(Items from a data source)
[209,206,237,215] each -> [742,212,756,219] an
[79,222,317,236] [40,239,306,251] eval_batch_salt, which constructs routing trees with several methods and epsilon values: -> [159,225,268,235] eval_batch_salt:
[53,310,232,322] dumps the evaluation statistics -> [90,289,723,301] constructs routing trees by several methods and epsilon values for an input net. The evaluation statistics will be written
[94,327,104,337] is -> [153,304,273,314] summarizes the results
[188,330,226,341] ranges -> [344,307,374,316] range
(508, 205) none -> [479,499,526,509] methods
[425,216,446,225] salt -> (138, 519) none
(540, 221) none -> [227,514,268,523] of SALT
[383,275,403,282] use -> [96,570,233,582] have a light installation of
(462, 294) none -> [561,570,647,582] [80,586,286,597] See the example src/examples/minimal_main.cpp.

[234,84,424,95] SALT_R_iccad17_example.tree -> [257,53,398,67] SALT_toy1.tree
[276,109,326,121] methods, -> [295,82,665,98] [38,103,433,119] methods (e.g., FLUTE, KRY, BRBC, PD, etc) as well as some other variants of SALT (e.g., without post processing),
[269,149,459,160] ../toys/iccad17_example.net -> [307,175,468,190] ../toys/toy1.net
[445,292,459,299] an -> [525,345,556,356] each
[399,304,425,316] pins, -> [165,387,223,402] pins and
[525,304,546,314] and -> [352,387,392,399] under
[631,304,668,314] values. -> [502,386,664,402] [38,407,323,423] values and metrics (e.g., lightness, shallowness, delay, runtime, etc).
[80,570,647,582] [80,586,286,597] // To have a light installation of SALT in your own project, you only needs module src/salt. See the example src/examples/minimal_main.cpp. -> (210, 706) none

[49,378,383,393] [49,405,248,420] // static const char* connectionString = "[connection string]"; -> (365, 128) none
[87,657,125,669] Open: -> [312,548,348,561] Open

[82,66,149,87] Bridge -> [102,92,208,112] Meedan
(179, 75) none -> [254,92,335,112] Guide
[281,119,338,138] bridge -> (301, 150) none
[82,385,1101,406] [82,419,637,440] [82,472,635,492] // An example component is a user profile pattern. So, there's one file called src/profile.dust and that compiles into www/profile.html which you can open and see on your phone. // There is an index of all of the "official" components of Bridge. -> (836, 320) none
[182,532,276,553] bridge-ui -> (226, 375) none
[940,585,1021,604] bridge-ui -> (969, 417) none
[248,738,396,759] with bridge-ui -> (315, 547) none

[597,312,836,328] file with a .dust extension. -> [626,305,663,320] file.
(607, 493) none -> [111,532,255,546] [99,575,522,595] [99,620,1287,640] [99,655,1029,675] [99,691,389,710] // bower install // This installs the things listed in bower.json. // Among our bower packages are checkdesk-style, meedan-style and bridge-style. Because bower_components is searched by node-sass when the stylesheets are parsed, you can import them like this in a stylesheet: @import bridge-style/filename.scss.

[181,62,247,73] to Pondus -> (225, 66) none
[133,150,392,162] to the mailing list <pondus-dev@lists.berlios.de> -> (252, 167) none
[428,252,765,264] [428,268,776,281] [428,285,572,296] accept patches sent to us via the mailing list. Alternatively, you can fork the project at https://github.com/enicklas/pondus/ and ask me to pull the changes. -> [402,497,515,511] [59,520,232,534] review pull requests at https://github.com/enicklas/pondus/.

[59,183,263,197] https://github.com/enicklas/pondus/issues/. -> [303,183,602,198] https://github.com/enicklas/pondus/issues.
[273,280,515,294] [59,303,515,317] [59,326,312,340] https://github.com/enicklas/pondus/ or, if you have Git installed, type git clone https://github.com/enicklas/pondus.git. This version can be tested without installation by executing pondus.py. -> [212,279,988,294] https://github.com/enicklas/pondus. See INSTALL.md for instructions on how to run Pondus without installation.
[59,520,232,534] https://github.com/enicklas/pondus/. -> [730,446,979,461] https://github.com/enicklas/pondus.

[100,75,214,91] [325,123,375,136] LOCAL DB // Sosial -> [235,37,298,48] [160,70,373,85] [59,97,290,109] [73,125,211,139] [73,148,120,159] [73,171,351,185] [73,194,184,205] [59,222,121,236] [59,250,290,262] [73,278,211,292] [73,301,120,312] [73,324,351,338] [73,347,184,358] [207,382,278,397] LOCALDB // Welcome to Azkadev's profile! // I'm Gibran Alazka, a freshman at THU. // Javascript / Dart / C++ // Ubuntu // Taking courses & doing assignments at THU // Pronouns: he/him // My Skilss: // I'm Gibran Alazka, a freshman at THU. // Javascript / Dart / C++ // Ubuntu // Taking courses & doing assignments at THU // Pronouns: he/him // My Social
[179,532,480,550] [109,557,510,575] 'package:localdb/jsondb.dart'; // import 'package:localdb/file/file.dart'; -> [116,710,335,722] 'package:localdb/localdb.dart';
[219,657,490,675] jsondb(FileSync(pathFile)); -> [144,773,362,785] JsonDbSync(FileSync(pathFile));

* _WHAT THE TASK REQUIRES_:
From the data above, extract every line in its exact form.

* _OUTPUT_:
[209,206,237,215] each -> [742,212,756,219] an
[79,222,317,236] [40,239,306,251] eval_batch_salt, which constructs routing trees with several methods and epsilon values: -> [159,225,268,235] eval_batch_salt:
[53,310,232,322] dumps the evaluation statistics -> [90,289,723,301] constructs routing trees by several methods and epsilon values for an input net. The evaluation statistics will be written
[94,327,104,337] is -> [153,304,273,314] summarizes the results
[188,330,226,341] ranges -> [344,307,374,316] range
(508, 205) none -> [479,499,526,509] methods
[425,216,446,225] salt -> (138, 519) none
(540, 221) none -> [227,514,268,523] of SALT
[383,275,403,282] use -> [96,570,233,582] have a light installation of
(462, 294) none -> [561,570,647,582] [80,586,286,597] See the example src/examples/minimal_main.cpp.

[234,84,424,95] SALT_R_iccad17_example.tree -> [257,53,398,67] SALT_toy1.tree
[276,109,326,121] methods, -> [295,82,665,98] [38,103,433,119] methods (e.g., FLUTE, KRY, BRBC, PD, etc) as well as some other variants of SALT (e.g., without post processing),
[269,149,459,160] ../toys/iccad17_example.net -> [307,175,468,190] ../toys/toy1.net
[445,292,459,299] an -> [525,345,556,356] each
[399,304,425,316] pins, -> [165,387,223,402] pins and
[525,304,546,314] and -> [352,387,392,399] under
[631,304,668,314] values. -> [502,386,664,402] [38,407,323,423] values and metrics (e.g., lightness, shallowness, delay, runtime, etc).
[80,570,647,582] [80,586,286,597] // To have a light installation of SALT in your own project, you only needs module src/salt. See the example src/examples/minimal_main.cpp. -> (210, 706) none

[49,378,383,393] [49,405,248,420] // static const char* connectionString = "[connection string]"; -> (365, 128) none
[87,657,125,669] Open: -> [312,548,348,561] Open

[82,66,149,87] Bridge -> [102,92,208,112] Meedan
(179, 75) none -> [254,92,335,112] Guide
[281,119,338,138] bridge -> (301, 150) none
[82,385,1101,406] [82,419,637,440] [82,472,635,492] // An example component is a user profile pattern. So, there's one file called src/profile.dust and that compiles into www/profile.html which you can open and see on your phone. // There is an index of all of the "official" components of Bridge. -> (836, 320) none
[182,532,276,553] bridge-ui -> (226, 375) none
[940,585,1021,604] bridge-ui -> (969, 417) none
[248,738,396,759] with bridge-ui -> (315, 547) none

[597,312,836,328] file with a .dust extension. -> [626,305,663,320] file.
(607, 493) none -> [111,532,255,546] [99,575,522,595] [99,620,1287,640] [99,655,1029,675] [99,691,389,710] // bower install // This installs the things listed in bower.json. // Among our bower packages are checkdesk-style, meedan-style and bridge-style. Because bower_components is searched by node-sass when the stylesheets are parsed, you can import them like this in a stylesheet: @import bridge-style/filename.scss.

[181,62,247,73] to Pondus -> (225, 66) none
[133,150,392,162] to the mailing list <pondus-dev@lists.berlios.de> -> (252, 167) none
[428,252,765,264] [428,268,776,281] [428,285,572,296] accept patches sent to us via the mailing list. Alternatively, you can fork the project at https://github.com/enicklas/pondus/ and ask me to pull the changes. -> [402,497,515,511] [59,520,232,534] review pull requests at https://github.com/enicklas/pondus/.

[59,183,263,197] https://github.com/enicklas/pondus/issues/. -> [303,183,602,198] https://github.com/enicklas/pondus/issues.
[273,280,515,294] [59,303,515,317] [59,326,312,340] https://github.com/enicklas/pondus/ or, if you have Git installed, type git clone https://github.com/enicklas/pondus.git. This version can be tested without installation by executing pondus.py. -> [212,279,988,294] https://github.com/enicklas/pondus. See INSTALL.md for instructions on how to run Pondus without installation.
[59,520,232,534] https://github.com/enicklas/pondus/. -> [730,446,979,461] https://github.com/enicklas/pondus.

[100,75,214,91] [325,123,375,136] LOCAL DB // Sosial -> [235,37,298,48] [160,70,373,85] [59,97,290,109] [73,125,211,139] [73,148,120,159] [73,171,351,185] [73,194,184,205] [59,222,121,236] [59,250,290,262] [73,278,211,292] [73,301,120,312] [73,324,351,338] [73,347,184,358] [207,382,278,397] LOCALDB // Welcome to Azkadev's profile! // I'm Gibran Alazka, a freshman at THU. // Javascript / Dart / C++ // Ubuntu // Taking courses & doing assignments at THU // Pronouns: he/him // My Skilss: // I'm Gibran Alazka, a freshman at THU. // Javascript / Dart / C++ // Ubuntu // Taking courses & doing assignments at THU // Pronouns: he/him // My Social
[179,532,480,550] [109,557,510,575] 'package:localdb/jsondb.dart'; // import 'package:localdb/file/file.dart'; -> [116,710,335,722] 'package:localdb/localdb.dart';
[219,657,490,675] jsondb(FileSync(pathFile)); -> [144,773,362,785] JsonDbSync(FileSync(pathFile));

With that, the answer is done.